After launching 12 months ago the XU magazine, which was previously a paid-for subscription, has announced today that it will be offered free of charge for both the online and print versions.
AccountingWEB had the opportunity to speak with XU’s David Hassall about his decision to allow anyone to sign up to get a free print or digital copy of the magazine.
“From my point of view, I wanted to do this from the start,” Hassall says with the gusto of someone ambitious enough to kick-start a magazine like this. But it has taken Hassall this long to be able to ensure that from a monetary standpoint the magazine was secure enough to make this dive.
Making a subscription magazine free may sound like a brazen move, but then again the magazine was built on bold moves. XU magazine was the brainchild of Hassall and his brother, and like all good ideas it was concocted in a pub. Hassall runs an accountancy practice, which is how he originally got into Xero and its community, while his brother has used Xero through the various businesses in which he’s been involved. “We were just talking about what the community was missing to bring it together. That’s where the idea of the XU magazine came from.”
This ambitious streak has always been something that has been a part of Hassall’s psyche. “We always got the approach of go hard or go home. So if you’re going to do it, do it properly. Rather than creating a flimsy magazine, we opted for better quality. So from the offset we thought let’s do this properly.”
Making the magazine free seems like the natural progression for a community-focused magazine like XU. Since the magazine’s conception, XU has always fostered a special relationship with its community, launching the magazine after a successful crowdsourcing campaign which saw them raise $30,000 (US). This gave them the knowledge that the community was on board and the financial backing to release the first issue.
“We’ve seen the community strengthen more and more, providing us with great content and information. We try to make a better product through our community’s feedback and help. Xero are taking notice as they can see what the community are saying.”

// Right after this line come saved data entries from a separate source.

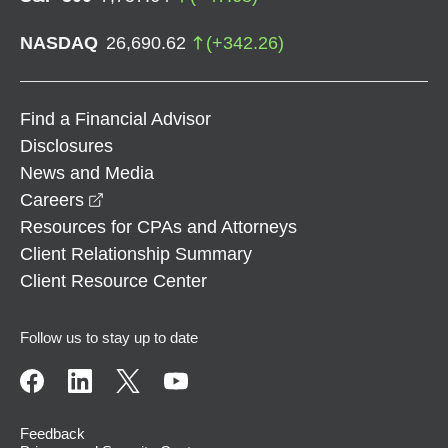
NASDAQ
26,690.62
(
+
342.26
)
Find a Financial Advisor
Disclosures
News and Media
opens in a new window
Careers
Resources for CPAs and Attorneys
Client Relationship Summary
Client Resource Center
Follow us to stay up to date
Feedback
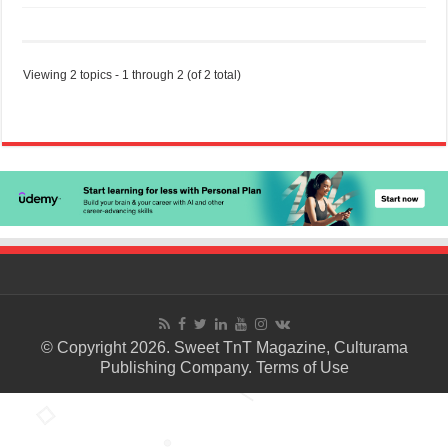
Viewing 2 topics - 1 through 2 (of 2 total)
© Copyright 2026. Sweet TnT Magazine, Culturama
Publishing Company.
Terms of Use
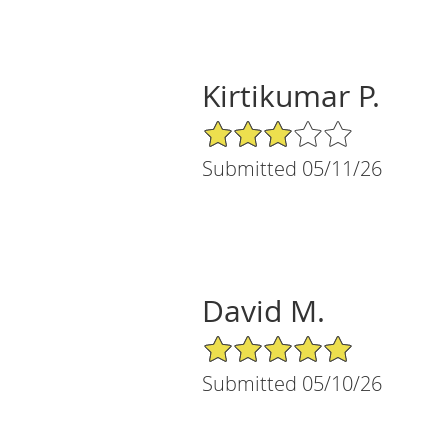
Kirtikumar P.
3/5 Star Rating
Submitted 05/11/26
David M.
5/5 Star Rating
Submitted 05/10/26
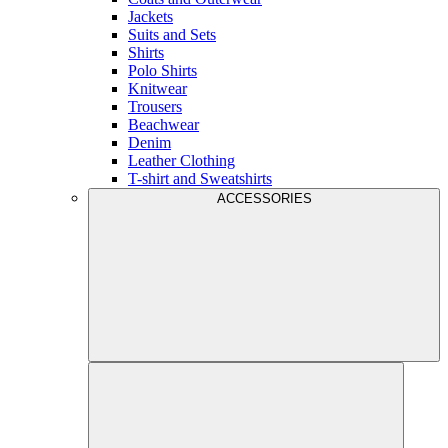
Jackets
Suits and Sets
Shirts
Polo Shirts
Knitwear
Trousers
Beachwear
Denim
Leather Clothing
T-shirt and Sweatshirts
ACCESSORIES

Hassall infers that the magazine’s confidence to take the plunge into the free subscription model is a testament to Xero’s popularity. “Xero is growing at a phenomenal rate, which is very encouraging for us as it means there are more people we can bring on board and have as part of the XU community.”
A comparison between the growth of Xero and XU magazine is not lost on Hassall, who says, “They’re doing a lot of things that others wouldn’t normally expect. I suppose we’ve got that same ethos from being around the Xero community.”

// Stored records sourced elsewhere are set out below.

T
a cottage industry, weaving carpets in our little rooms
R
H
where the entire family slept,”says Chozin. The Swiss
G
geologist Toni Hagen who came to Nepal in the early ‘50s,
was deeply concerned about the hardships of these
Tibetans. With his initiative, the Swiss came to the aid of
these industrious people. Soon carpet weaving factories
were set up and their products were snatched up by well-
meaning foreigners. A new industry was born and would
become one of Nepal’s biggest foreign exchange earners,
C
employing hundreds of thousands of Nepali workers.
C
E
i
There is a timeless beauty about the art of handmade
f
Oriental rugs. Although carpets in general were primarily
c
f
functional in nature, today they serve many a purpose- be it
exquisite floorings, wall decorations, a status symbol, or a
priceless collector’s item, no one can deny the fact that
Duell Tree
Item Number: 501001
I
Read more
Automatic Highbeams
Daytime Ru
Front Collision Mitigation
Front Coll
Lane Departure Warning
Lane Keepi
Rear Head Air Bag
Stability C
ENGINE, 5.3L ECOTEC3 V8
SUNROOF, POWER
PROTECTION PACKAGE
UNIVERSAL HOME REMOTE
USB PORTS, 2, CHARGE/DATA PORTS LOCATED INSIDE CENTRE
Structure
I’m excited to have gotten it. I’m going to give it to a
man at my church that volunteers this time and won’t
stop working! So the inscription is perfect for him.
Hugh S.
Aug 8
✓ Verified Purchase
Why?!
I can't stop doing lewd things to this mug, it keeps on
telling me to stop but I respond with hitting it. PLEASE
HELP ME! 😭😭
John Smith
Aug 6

People can start subscribing straight away, and will receive the next issue, issue 5, when it is released in both print and as a digital download in November. While the magazine is still remaining as a quarterly publication, Hassall has other ideas to continue to engage the XU community in the months in between issues. “What we want to do in the months in between, to fill the gap, is to release monthly digests. It’s going to be news and hot topics within the Xero community for that month,” Hassall explains.
Having informed their subscribers yesterday of their decision to make the magazine free, XU have given them the option of either a refund or to contribute the remaining funds to the magazine. The question remains how the magazine will recoup the loss of subscription, which was worth $47 (£31) for a year.

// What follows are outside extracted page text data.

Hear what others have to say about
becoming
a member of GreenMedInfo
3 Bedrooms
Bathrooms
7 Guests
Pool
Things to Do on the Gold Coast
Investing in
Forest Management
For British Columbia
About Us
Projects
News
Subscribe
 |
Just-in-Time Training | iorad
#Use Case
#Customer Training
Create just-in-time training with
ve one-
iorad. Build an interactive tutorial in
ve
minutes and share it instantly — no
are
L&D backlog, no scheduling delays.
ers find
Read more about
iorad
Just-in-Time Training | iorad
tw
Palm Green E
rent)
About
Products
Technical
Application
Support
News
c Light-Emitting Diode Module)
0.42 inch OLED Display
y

Hassall is hoping that the magazine has captured the zeitgeist of Xero, and will grow at a similar rate. “We want the numbers to go through the roof in terms of the number of people downloading and reading the magazine, which is great for the advertisers.”
Now that XU is to be rolled out as a free subscription, next on Hassall’s agenda is to look at the growing market of Xero add-ons and enhance their content. “We’ve gone to the Xero community and found some key figures who can help us pull in the type of content we need more of.”